AUFGABENBESCHREIBUNG ::
Beantworte die folgenden Fragen kurz mit Angaben aus dem Textauszug:
(a) Wie nennt Kunsthallen-Direktor Christoph Grunenberg das Bild „Schlafende Milli“?
(b) Aus welchem Jahr stammt Kirchners „Schlafende Milli“?
(c) Welches Thema hat die künstlerische Intervention von Natasha A. Kelly?

TEXTAUSZUG ::
Das Schlüsselwerk, wie Kunsthallen-Direktor Christoph Grunenberg es nennt, ist nur ein paar Schritte vom "Atelier" entfernt. Ernst Ludwig Kirchners "Schlafende Milli" (1911) – rot und grün und blau und rosa und eine nackte schwarze Frau in der Bildmitte, so steht es gleich hinter dem kleinen Raum, den man durchqueren muss, will man die Sammlungsausstellung "Remix" sehen. In diesem Raum, aufgemacht als Kirchners Atelier, ist von heute an eine künstlerische Intervention von Natasha A. Kelly zu sehen. Ihr Thema: "Wer war Milli?".

GESAMMELTE DATEN ::
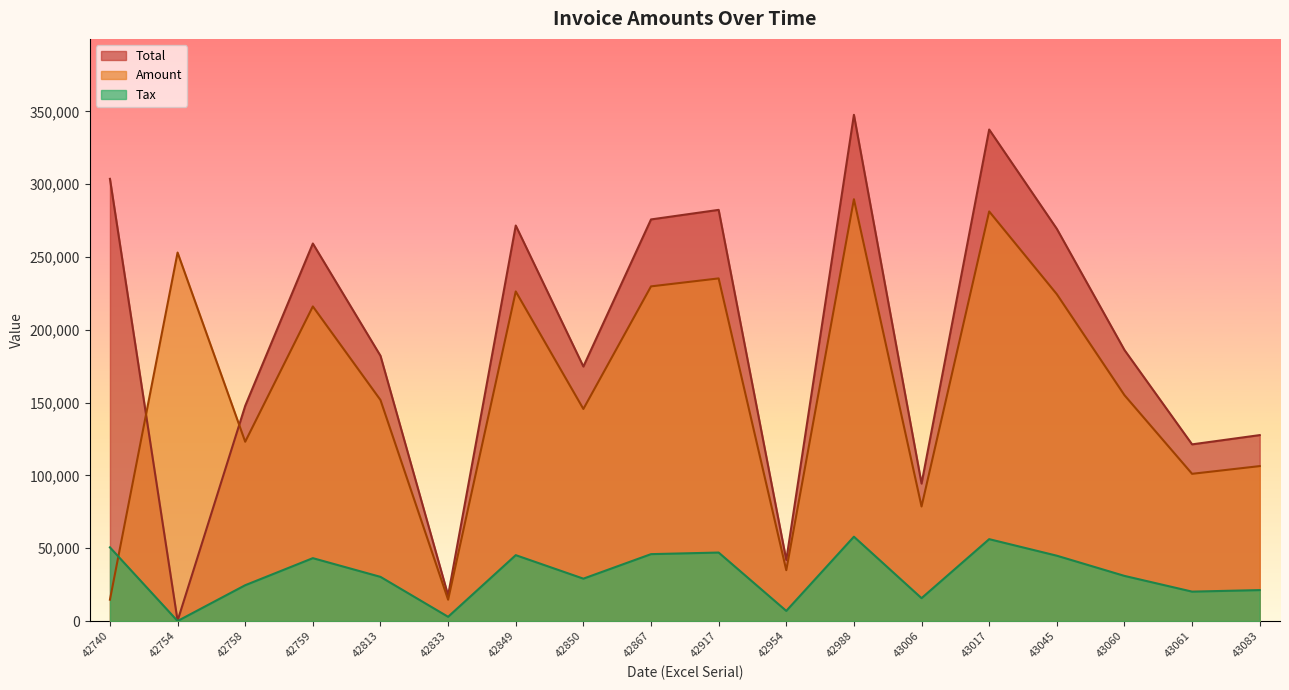

Read the Total value at 42988.

347711.0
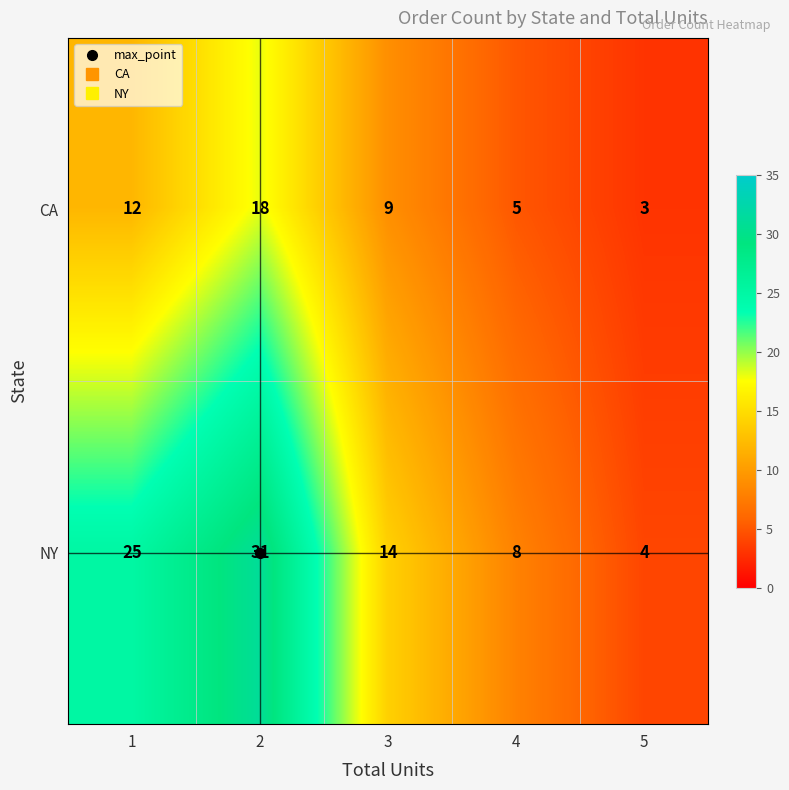

How many data points in NY are less than 14?

2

ANTWORTBEREICH ::
(a) Das Schlüsselwerk
(b) 1911
(c) „Wer war Milli?“